ABD-İsrail saldırganlığı nasıl son bulacak?

  • GİRİŞ08.02.2025 08:38
  • GÜNCELLEME08.02.2025 08:38

Trump'ın Netanyahu ile arasında kriz var mı? Trump, Gazze çıkışı ile Netanyahu'yu ofsayta mı düşürmek istiyor? Yoksa sandalyesini ittiği efendisi Netanyahu mu?

Geçtiğimiz 6 aylık süre zarfında ara ara atıfta bulunduğumuz, dile getirdiğimiz bir düşünce vardı. Netanyahu'nun günah keçisi ilan edilip, Trump'ın İsrail'i aklama projesine dair. Son görüşme bu ikili arasındaki iletişimin sıhhati hakkında ciddi şüphelere sevk etti bizleri. Çünkü manzara sanki Trump'ın bu topraklarda planladığı her ne ise yola Netanyahu ile devam etmeye sıcak baktığını gösteriyordu.

GAZZE SÜRGÜNÜ PLANI NASIL YANKI BULDU?

Ateşkes ilan edildiğinde Netanyahu'nun koalisyon ortaklarından İtimar Ben Gvir ve Bazelel Smotrich karşı çıkmışlar, Ben Gvir koalisyondan ayrılmıştı. Smotrich ise anlaşma sonrası gece uyku uyuyamadığını ancak Netanyahu ve Trump'ın kendisine Gazze'de Hamas'ı bitirme sözü verdiğini, bu nedenle hükümette kaldığını belirtmişti.

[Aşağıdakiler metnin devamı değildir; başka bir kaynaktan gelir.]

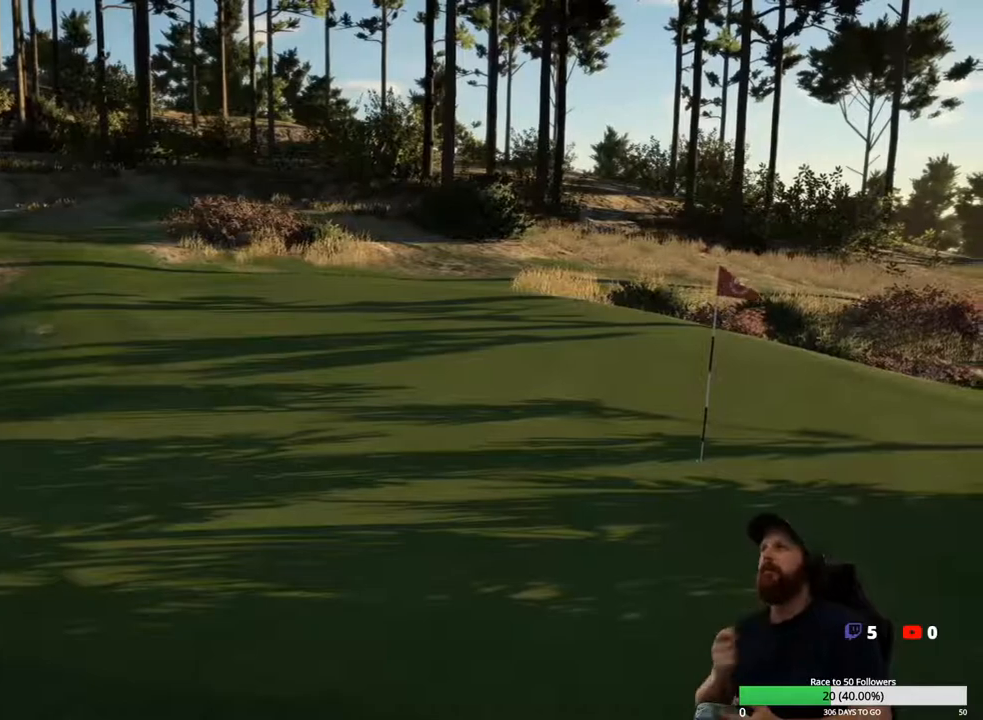
{"buttons": [], "left_stick": "center", "right_stick": "center", "events": []}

Gazze'ye yönelik Trump'ın açıkladığı o sürgün planı hatta ABD askerlerinin de bölgede konuşlanma ihtimali, her iki ırkçı ismi de oldukça sevindirdi. Ben Gvir sosyal medya paylaşımıyla bu gelişmeyi kutladı ve Trump'a "Bu önemli bir arkadaşlığın başlangıcı" mesajını iletti.

TRUMP'IN AKIL ALMAZ PLANI

ABD Başkanı Netanyahu ile yaptığı basın toplantısında "Gazze'den insanlar çıksın gitsin, Ürdün'e Mısır'a ya da başka bir yere yerleşsin, bu şehirdeki enkazı biz kaldıralım sonra keyfimize göre yeniden inşa edelim." dedi. Gazzelilerin geri dönüp dönmeyeceği konusunda ise "Burada şu an 30 bin patlamamış bomba var, salgın hastalıklar var, Filistinliler zaten gitmek istiyorlar, Gazze cehennem gibi bir yer, buraya dönmek istemeyecekler" diye konuştu.

Açıklama net bir sürgün planıydı. Anlaşılması gerektiği gibi anlaşılmıştı. Hızla da tepki gördü dünyanın birçok noktasından. Şiddetli tepkiler olmasa da homurdandı dünya 7 Ekim'den bu yana olduğu gibi. Kabul etmiyoruz'lar, reddediyoruz'lar havada uçuştu.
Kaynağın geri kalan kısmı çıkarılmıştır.